Please write C++ code which is able to analyse a text block and provide the following statistics:
The start position in the text of all the smileys. Smileys are defined as the character colon plus an optional dash character and a bracket. e.g: :-] or :(
The top 10 used words (excluding smileys)
The application must support the following output formats: Console, Simple text file, XML file.
Any combination of these backends can be specified through command line arguments (Console only, Text file only, Text file + XML file, etc.). The output should contain all the above information (1 and 2 from the list above). Formatting is up to the developer.
Additional information:
UTF8 encoding can be assumed
Lines are separated by '\n'
Words are separated by whitespace
There are some edge cases that should be considered:
Whitespace can be '\t', multiple consecutive whitespace characters, etc
The text can consist of a single line without '\n' at the end. The line count should be 1 in such a case.

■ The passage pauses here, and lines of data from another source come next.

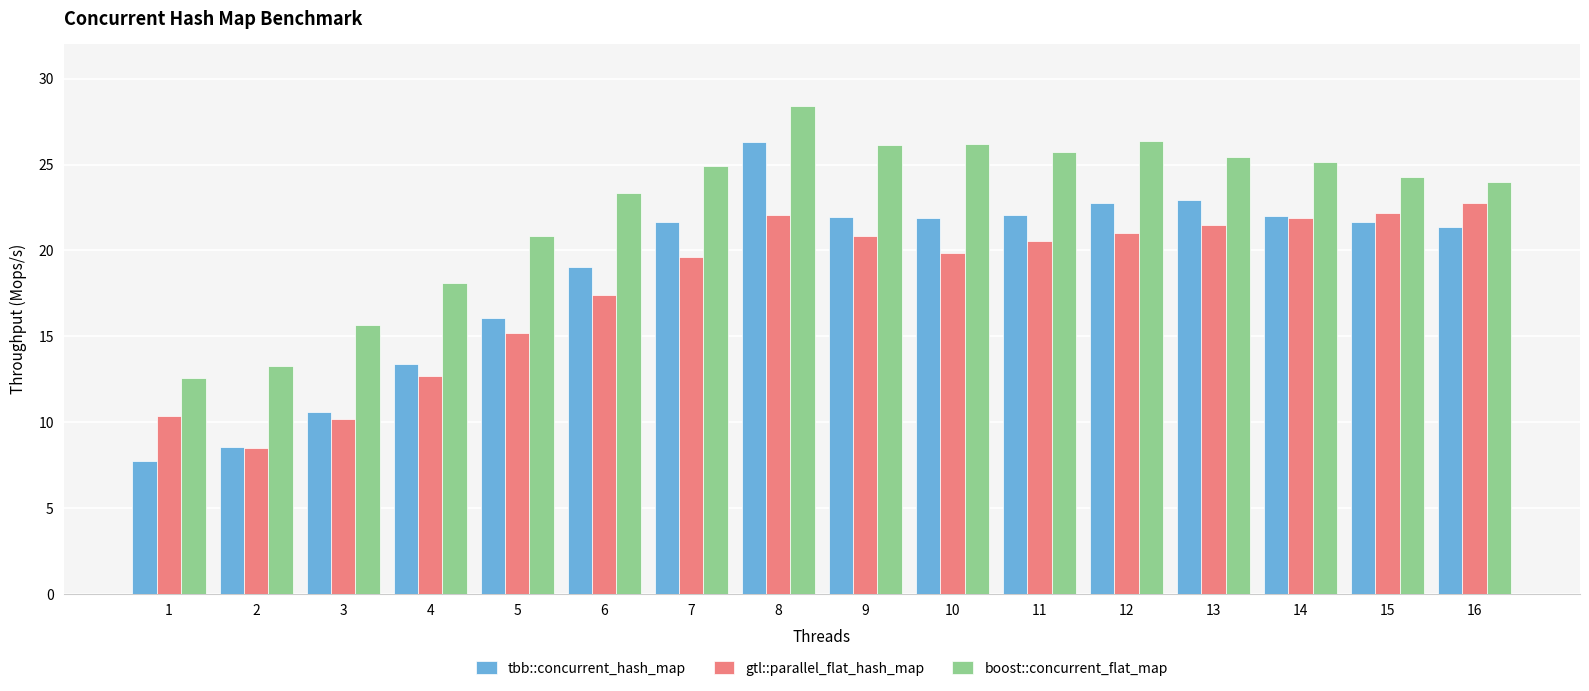

Rank the series at 12 from lowest to highest value.

gtl::parallel_flat_hash_map, tbb::concurrent_hash_map, boost::concurrent_flat_map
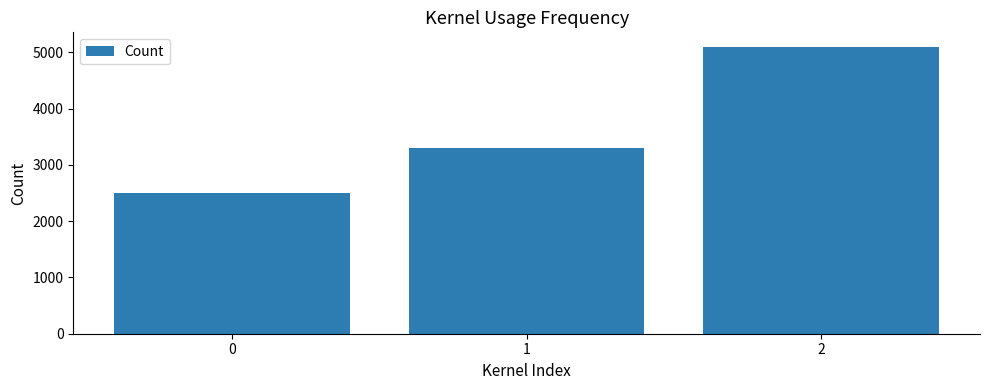

What is the value of the 3rd bar from the left?

5100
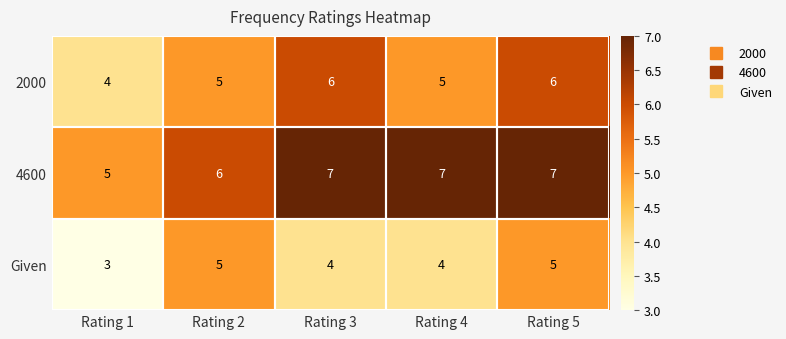

What is the greatest value displayed?

7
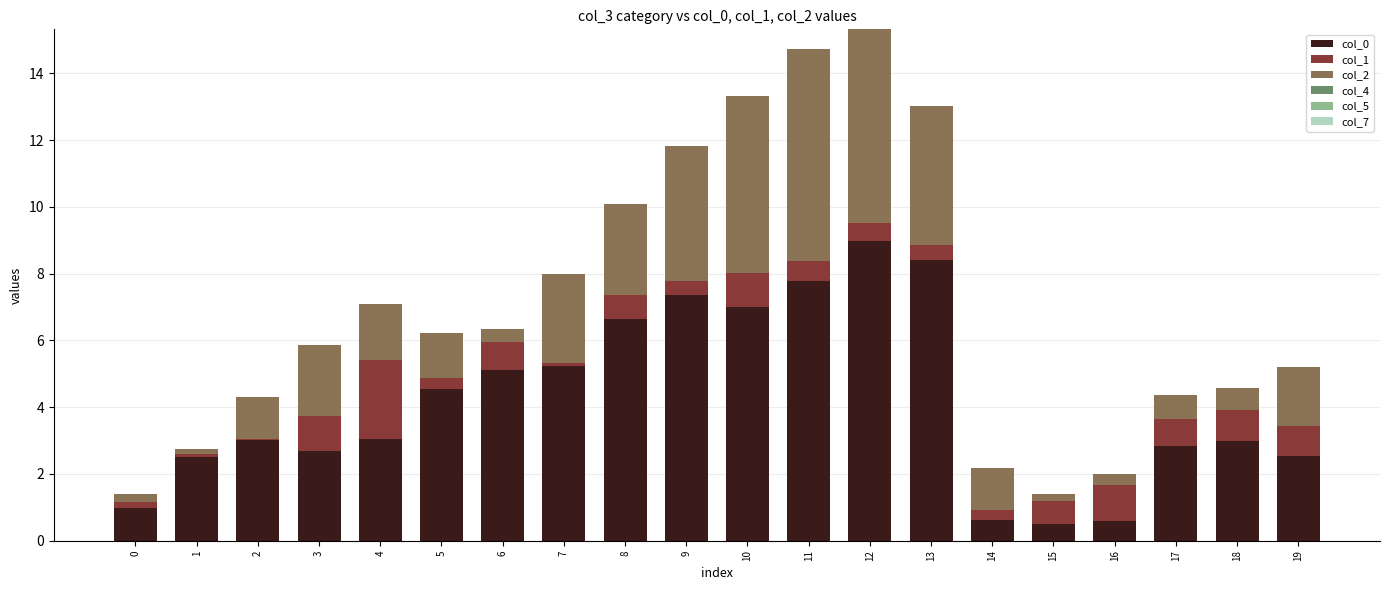

At which category is the sum across all series the highest?

12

Desired solution should have the following:
Solution has to run on Linux.
Design with classes and clean APIs.
Good documentation.
Code quality to be comparable to production code.
Usage of C++11/14/17 features.
Usage of STL and Boost features would be preferable whenever applicable.
Unit tests > 90%
CMake file which covers building and adding the tests
If you find that this spec is ambiguous or incomplete please decide on your own and document our decision.